■ **Data for review**
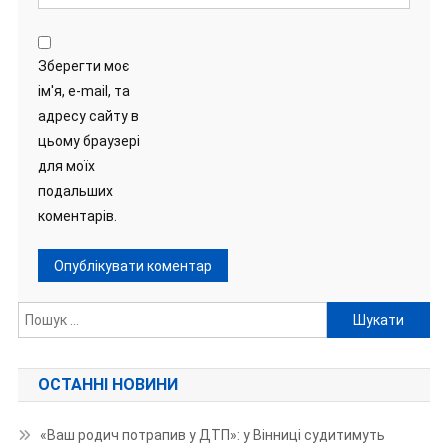
Зберегти моє
ім'я, e-mail, та
адресу сайту в
цьому браузері
для моїх
подальших
коментарів.
Пошук:
ОСТАННІ НОВИНИ
«Ваш родич потрапив у ДТП»: у Вінниці судитимуть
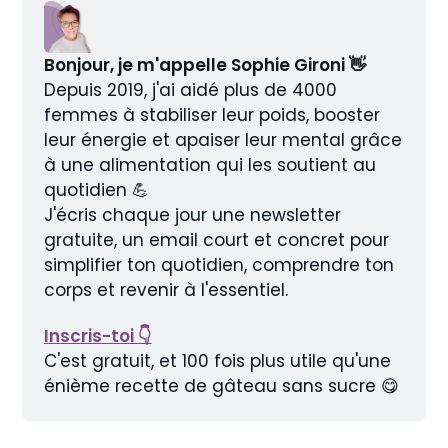
Bonjour, je m'appelle Sophie Gironi 👋
Depuis 2019, j'ai aidé plus de 4000 
femmes à stabiliser leur poids, booster 
leur énergie et apaiser leur mental grâce 
à une alimentation qui les soutient au 
quotidien 💪
J'écris chaque jour une newsletter 
gratuite, un email court et concret pour 
simplifier ton quotidien, comprendre ton 
corps et revenir à l'essentiel.
Inscris-toi 👇
C'est gratuit, et 100 fois plus utile qu'une 
énième recette de gâteau sans sucre 😋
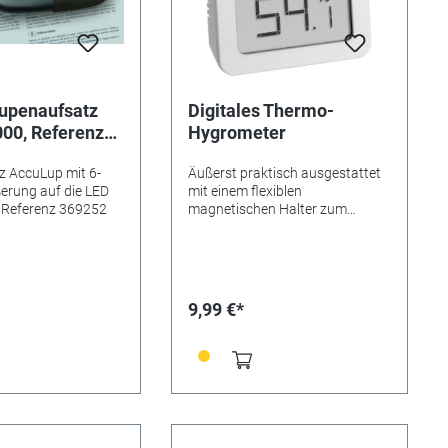
Lupenaufsatz
Digitales Thermo-
000, Referenz
Hygrometer
z AccuLup mit 6-
Äußerst praktisch ausgestattet
erung auf die LED
mit einem flexiblen
r Referenz 369252
magnetischen Halter zum
Hängen oder Stellen, mit
Selbstklebefolie. • Ideal zur
Raumklimaüberwachung
Batterien (nicht im Lieferumfang
enthalten) direkt mitbestellen: 1x
9,99 €*
Micro/LR03/AAA, unsere
Referenz 2625010 Maße: 61 x 24
(31mm beim Stellen) x 61mm
Gewicht: ca. 44g Was hat die
relative Luftfeuchtigkeit in Ihrer
Wohnung mit Energiesparen zu
tun? Wenn die Luftfeuchtigkeit
über dem Idealbereich von 40–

■ **Aim of the exercise**
Each line of the records that contains the string "Referenz" must be copied.

■ **Reply to the task**
000, Referenz
r Referenz 369252
Referenz 2625010 Maße: 61 x 24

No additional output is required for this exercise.